[Data records]
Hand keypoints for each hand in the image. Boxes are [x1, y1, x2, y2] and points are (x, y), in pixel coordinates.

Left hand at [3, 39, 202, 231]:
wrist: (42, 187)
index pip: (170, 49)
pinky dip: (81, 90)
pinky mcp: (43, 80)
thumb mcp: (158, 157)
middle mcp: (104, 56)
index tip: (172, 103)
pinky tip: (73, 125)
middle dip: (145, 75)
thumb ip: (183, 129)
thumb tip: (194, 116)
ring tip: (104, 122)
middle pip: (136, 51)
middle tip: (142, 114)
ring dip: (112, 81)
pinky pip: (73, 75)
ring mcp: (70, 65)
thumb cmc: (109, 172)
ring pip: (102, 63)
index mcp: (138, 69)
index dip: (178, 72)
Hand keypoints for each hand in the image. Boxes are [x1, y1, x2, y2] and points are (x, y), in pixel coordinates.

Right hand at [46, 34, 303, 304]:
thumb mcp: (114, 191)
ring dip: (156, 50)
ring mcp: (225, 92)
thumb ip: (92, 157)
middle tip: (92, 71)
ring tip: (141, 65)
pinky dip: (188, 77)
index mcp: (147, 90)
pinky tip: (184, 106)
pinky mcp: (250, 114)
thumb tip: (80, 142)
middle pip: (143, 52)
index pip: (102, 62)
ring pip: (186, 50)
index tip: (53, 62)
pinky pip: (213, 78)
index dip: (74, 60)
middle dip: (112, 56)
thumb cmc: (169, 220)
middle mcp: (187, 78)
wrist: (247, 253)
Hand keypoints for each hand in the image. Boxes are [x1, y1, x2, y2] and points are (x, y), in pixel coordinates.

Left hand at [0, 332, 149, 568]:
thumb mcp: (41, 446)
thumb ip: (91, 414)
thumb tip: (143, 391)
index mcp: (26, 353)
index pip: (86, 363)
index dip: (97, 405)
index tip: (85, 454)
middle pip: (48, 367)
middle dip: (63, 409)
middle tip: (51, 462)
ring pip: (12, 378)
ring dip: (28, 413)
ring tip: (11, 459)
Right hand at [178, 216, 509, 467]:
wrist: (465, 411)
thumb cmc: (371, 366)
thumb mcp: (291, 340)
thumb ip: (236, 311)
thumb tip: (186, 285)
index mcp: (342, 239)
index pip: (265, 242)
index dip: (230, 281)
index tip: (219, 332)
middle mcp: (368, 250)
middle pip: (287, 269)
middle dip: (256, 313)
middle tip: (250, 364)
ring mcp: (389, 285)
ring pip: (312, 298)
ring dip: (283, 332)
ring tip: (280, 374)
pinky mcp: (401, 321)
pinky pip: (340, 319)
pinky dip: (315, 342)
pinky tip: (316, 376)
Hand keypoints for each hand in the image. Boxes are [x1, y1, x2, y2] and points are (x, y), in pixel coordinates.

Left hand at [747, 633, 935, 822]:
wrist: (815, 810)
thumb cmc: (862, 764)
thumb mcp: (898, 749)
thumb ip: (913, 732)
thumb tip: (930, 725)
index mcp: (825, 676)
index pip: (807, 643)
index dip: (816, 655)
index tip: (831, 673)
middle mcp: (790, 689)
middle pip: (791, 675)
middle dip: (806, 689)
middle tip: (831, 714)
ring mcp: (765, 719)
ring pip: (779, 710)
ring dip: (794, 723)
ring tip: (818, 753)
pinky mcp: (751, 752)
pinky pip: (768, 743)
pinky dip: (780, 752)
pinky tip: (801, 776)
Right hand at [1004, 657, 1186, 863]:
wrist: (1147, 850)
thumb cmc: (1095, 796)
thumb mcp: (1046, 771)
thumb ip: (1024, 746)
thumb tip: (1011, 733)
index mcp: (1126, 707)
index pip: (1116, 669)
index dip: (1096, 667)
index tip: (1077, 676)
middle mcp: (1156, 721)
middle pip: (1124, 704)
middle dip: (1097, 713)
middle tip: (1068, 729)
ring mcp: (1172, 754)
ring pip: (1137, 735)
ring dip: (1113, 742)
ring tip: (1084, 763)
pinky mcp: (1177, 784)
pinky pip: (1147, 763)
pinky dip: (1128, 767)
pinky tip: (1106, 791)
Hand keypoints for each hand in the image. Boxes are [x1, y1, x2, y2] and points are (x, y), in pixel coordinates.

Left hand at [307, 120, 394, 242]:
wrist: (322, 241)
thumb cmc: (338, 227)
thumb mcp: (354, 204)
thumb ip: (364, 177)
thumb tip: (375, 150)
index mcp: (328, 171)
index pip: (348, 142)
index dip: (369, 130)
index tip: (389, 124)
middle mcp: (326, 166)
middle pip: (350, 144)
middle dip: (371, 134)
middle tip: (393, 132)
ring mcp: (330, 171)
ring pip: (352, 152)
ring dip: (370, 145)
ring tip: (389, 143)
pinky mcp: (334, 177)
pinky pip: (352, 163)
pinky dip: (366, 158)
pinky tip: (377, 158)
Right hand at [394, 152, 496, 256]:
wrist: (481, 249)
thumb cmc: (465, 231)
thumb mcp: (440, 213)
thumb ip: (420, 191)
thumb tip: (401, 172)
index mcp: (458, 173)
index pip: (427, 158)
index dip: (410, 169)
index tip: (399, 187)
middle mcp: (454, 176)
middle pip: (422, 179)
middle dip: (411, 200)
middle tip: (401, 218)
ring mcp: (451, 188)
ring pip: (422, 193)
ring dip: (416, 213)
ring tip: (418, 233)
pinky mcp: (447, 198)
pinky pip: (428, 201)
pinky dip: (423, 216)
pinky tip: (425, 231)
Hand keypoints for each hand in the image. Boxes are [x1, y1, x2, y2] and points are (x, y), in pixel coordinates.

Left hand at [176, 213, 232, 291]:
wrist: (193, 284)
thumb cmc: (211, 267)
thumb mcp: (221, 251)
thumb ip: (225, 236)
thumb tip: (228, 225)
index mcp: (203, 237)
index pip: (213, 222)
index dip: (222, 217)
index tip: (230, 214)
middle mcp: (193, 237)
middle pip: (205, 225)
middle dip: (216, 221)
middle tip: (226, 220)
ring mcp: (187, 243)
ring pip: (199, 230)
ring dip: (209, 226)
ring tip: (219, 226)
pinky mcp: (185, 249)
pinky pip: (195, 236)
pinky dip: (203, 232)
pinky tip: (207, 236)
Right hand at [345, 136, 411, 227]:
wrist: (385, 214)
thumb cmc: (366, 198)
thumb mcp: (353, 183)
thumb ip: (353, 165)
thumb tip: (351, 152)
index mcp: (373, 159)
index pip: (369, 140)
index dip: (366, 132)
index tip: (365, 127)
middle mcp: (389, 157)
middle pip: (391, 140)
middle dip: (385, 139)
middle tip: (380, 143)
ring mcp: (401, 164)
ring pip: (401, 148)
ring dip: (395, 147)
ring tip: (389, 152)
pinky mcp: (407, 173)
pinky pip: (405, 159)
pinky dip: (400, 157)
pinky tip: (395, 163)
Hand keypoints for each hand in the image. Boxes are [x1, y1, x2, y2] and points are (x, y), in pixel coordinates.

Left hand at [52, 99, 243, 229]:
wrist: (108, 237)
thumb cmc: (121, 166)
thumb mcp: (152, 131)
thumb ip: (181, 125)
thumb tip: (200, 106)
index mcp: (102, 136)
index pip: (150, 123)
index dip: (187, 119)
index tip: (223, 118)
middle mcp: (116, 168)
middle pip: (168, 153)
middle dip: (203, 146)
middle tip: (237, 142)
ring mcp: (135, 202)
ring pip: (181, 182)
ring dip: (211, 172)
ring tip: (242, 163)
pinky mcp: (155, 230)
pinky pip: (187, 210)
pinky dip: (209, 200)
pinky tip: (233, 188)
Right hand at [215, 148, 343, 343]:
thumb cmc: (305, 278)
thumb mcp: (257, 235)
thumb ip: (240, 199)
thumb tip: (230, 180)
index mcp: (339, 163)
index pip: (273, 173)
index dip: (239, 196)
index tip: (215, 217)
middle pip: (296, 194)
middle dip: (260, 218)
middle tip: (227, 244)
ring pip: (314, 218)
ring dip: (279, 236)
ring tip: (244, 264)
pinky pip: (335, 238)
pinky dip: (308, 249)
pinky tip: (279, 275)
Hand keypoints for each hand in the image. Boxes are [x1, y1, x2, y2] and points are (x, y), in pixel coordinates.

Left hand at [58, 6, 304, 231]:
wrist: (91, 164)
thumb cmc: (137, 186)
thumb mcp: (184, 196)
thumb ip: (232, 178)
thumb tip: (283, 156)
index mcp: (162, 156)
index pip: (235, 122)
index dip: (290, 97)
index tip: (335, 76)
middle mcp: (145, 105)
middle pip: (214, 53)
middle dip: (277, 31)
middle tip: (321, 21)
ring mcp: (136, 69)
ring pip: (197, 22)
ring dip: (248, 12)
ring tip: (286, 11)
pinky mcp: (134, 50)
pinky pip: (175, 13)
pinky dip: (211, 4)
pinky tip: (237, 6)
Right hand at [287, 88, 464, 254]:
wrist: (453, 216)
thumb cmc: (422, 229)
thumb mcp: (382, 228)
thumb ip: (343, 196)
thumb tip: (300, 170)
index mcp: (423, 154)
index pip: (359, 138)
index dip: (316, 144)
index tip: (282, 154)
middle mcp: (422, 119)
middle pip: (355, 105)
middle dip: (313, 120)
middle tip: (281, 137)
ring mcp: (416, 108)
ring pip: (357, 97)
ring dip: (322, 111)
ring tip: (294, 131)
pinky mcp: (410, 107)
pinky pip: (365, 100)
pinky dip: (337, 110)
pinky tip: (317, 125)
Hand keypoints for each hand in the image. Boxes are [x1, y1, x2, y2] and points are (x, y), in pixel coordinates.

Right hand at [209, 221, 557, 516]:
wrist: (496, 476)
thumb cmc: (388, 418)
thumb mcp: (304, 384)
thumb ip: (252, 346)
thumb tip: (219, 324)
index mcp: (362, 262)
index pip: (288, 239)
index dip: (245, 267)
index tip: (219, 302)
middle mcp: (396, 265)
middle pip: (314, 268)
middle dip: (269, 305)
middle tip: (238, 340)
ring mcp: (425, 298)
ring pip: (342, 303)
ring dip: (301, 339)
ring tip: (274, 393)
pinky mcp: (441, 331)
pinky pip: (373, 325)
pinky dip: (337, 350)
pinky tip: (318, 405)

• _Work to be completed_:
Up to and including the line with "middle tip: (51, 462)", write out the records above exactly, starting from their first line.

• _Problem solution_:
Hand keypoints for each hand in the image. Boxes are [x1, y1, x2, y2] and points are (x, y), in pixel coordinates.

Left hand at [3, 39, 202, 231]:
wrist: (42, 187)
index pip: (170, 49)
pinky dip: (81, 90)
pinky mcp: (43, 80)
thumb mcp: (158, 157)
middle mcp: (104, 56)
index tip: (172, 103)
pinky tip: (73, 125)
middle dip: (145, 75)
thumb ip: (183, 129)
thumb tip: (194, 116)
ring tip: (104, 122)
middle pip: (136, 51)
middle tip: (142, 114)
ring dip: (112, 81)
pinky pip: (73, 75)
ring mcp: (70, 65)
thumb cmc: (109, 172)
ring pip: (102, 63)
index mcp: (138, 69)
index dip: (178, 72)
Hand keypoints for each hand in the image. Boxes are [x1, y1, x2, y2] and points are (x, y), in pixel coordinates.

Right hand at [46, 34, 303, 304]:
thumb mcp: (114, 191)
ring dip: (156, 50)
ring mcp: (225, 92)
thumb ip: (92, 157)
middle tip: (92, 71)
ring tip: (141, 65)
pinky dip: (188, 77)
index mcp: (147, 90)
pinky tip: (184, 106)
pinky mcp: (250, 114)
thumb tip: (80, 142)
middle pip: (143, 52)
index pip: (102, 62)
ring pip: (186, 50)
index tip: (53, 62)
pinky pip: (213, 78)
index dip: (74, 60)
middle dip: (112, 56)
thumb cmc: (169, 220)
middle mcp: (187, 78)
wrist: (247, 253)
Hand keypoints for each hand in the image. Boxes are [x1, y1, x2, y2] and points are (x, y), in pixel coordinates.

Left hand at [0, 332, 149, 568]:
thumb mcp: (41, 446)
thumb ip: (91, 414)
thumb tip: (143, 391)
index mcp: (26, 353)
index pip: (86, 363)
index dip: (97, 405)
index tip: (85, 454)
middle pip: (48, 367)
middle dip: (63, 409)
middle tip: (51, 462)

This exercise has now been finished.